Instruction - Look through the data and write out every line with the word "puede" in it.

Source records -
*** Block opens ***
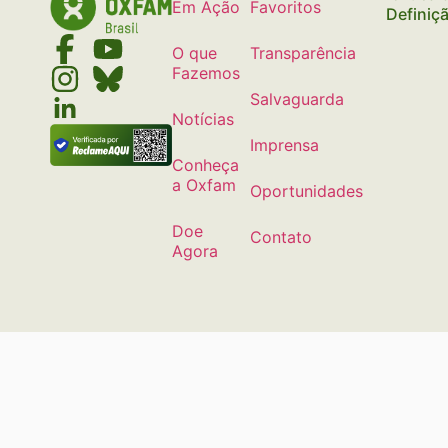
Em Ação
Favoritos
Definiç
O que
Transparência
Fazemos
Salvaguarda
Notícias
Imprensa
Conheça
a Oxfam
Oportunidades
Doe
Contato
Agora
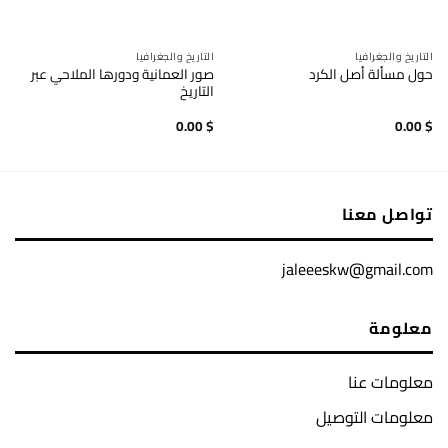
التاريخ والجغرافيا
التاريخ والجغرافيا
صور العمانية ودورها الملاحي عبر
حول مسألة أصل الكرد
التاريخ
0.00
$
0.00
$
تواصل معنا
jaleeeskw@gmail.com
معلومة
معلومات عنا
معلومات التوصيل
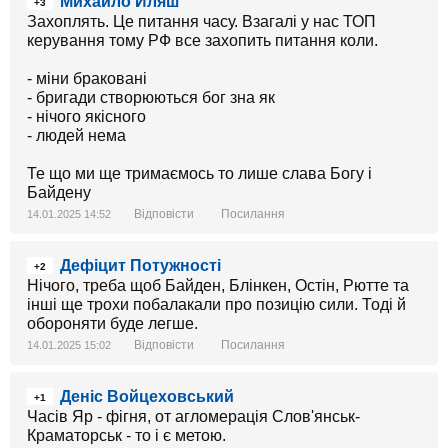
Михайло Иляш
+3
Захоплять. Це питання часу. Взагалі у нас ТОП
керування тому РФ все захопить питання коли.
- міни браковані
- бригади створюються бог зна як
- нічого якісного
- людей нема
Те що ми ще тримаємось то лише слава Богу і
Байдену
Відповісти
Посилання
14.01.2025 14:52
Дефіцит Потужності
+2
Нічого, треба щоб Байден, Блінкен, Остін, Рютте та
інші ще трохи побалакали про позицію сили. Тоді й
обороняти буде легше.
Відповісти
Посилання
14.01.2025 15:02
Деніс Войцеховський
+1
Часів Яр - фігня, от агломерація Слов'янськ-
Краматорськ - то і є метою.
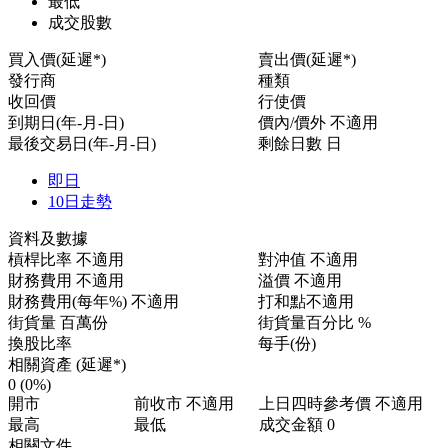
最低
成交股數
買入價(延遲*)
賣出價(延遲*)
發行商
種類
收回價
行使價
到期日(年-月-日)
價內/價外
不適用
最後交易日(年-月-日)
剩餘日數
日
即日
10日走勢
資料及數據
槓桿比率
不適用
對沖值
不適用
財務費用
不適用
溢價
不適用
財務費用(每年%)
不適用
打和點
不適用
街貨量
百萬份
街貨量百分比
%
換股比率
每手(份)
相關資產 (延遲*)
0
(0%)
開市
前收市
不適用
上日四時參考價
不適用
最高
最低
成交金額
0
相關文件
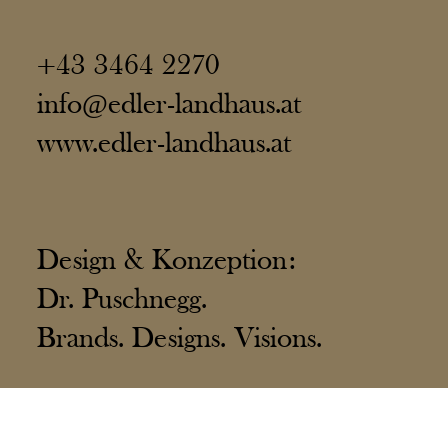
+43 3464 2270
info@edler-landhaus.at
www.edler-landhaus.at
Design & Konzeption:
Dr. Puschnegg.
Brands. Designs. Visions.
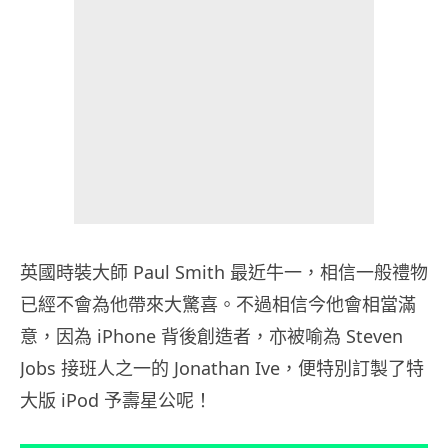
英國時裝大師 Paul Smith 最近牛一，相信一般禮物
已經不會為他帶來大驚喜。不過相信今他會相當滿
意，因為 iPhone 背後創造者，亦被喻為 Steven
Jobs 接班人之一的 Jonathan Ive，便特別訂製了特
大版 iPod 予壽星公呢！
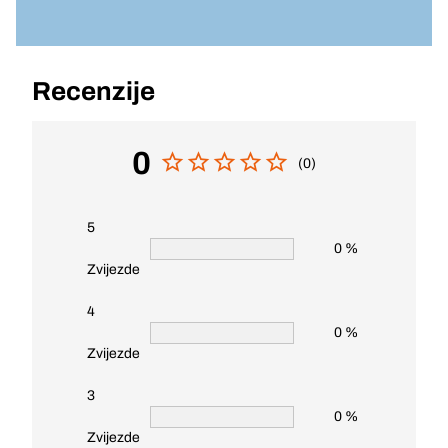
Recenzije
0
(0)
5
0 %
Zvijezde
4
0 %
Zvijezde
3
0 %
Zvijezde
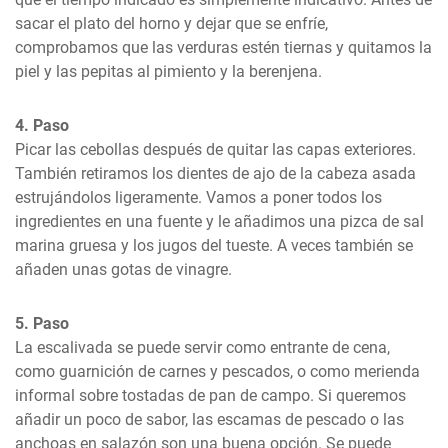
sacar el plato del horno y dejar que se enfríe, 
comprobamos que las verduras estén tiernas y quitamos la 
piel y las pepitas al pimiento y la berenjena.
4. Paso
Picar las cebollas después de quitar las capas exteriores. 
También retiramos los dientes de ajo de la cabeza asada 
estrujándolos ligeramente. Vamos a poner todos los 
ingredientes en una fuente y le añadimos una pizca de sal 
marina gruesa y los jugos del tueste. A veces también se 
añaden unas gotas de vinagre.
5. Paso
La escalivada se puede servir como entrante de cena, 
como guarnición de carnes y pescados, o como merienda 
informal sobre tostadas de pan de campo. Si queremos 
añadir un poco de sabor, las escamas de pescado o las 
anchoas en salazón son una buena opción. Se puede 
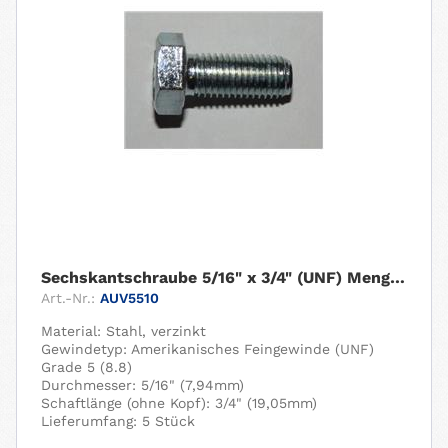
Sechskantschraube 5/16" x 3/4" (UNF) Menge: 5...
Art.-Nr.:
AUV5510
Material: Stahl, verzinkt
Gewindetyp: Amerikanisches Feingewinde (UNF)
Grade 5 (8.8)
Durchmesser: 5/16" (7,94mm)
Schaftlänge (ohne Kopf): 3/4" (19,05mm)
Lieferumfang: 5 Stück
*** Block closes ***
Result of this task -
La escalivada se puede servir como entrante de cena, 
anchoas en salazón son una buena opción. Se puede 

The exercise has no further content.